### Study material
------
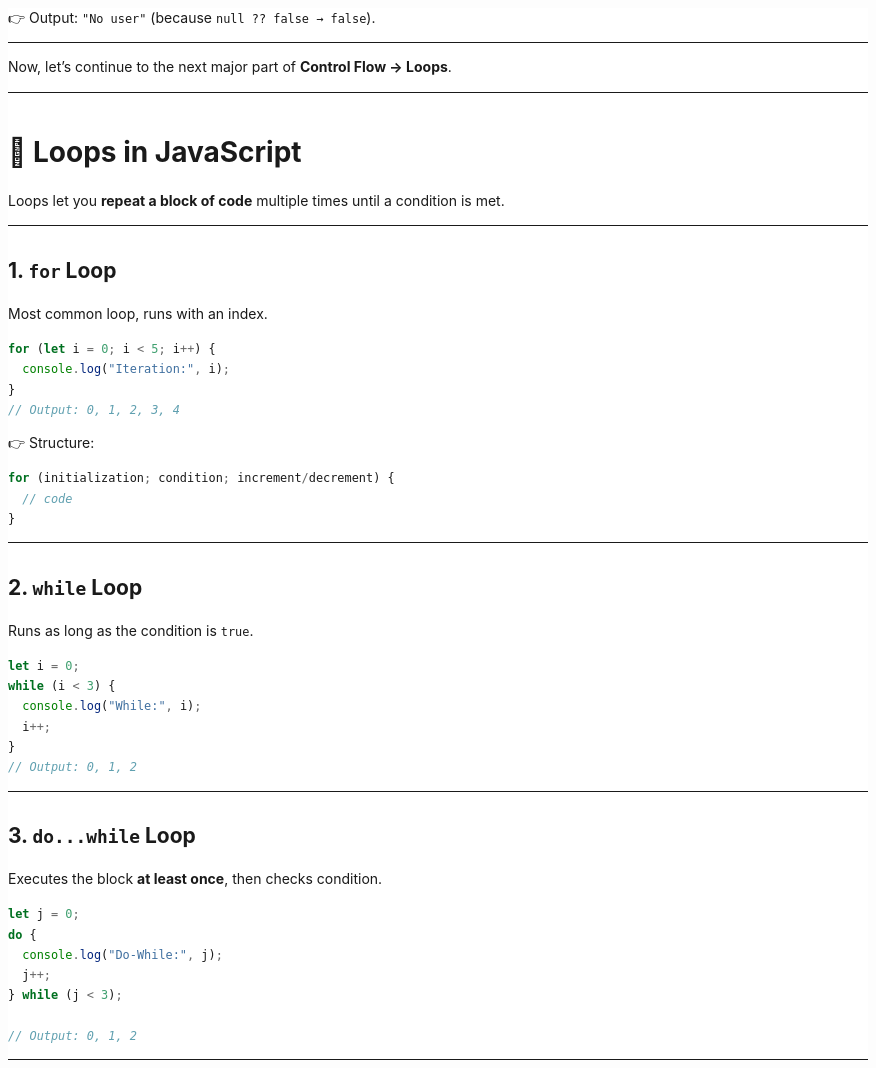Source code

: 👉 Output: `"No user"` (because `null ?? false → false`).

---

Now, let’s continue to the next major part of **Control Flow → Loops**.

---

# 🔹 Loops in JavaScript

Loops let you **repeat a block of code** multiple times until a condition is met.

---

## 1. `for` Loop

Most common loop, runs with an index.

```js
for (let i = 0; i < 5; i++) {
  console.log("Iteration:", i);
}
// Output: 0, 1, 2, 3, 4
```

👉 Structure:

```js
for (initialization; condition; increment/decrement) {
  // code
}
```

---

## 2. `while` Loop

Runs as long as the condition is `true`.

```js
let i = 0;
while (i < 3) {
  console.log("While:", i);
  i++;
}
// Output: 0, 1, 2
```

---

## 3. `do...while` Loop

Executes the block **at least once**, then checks condition.

```js
let j = 0;
do {
  console.log("Do-While:", j);
  j++;
} while (j < 3);

// Output: 0, 1, 2
```

---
------
Collect each line above holding the string "console".

### Written response
  console.log("Iteration:", i);
  console.log("While:", i);
  console.log("Do-While:", j);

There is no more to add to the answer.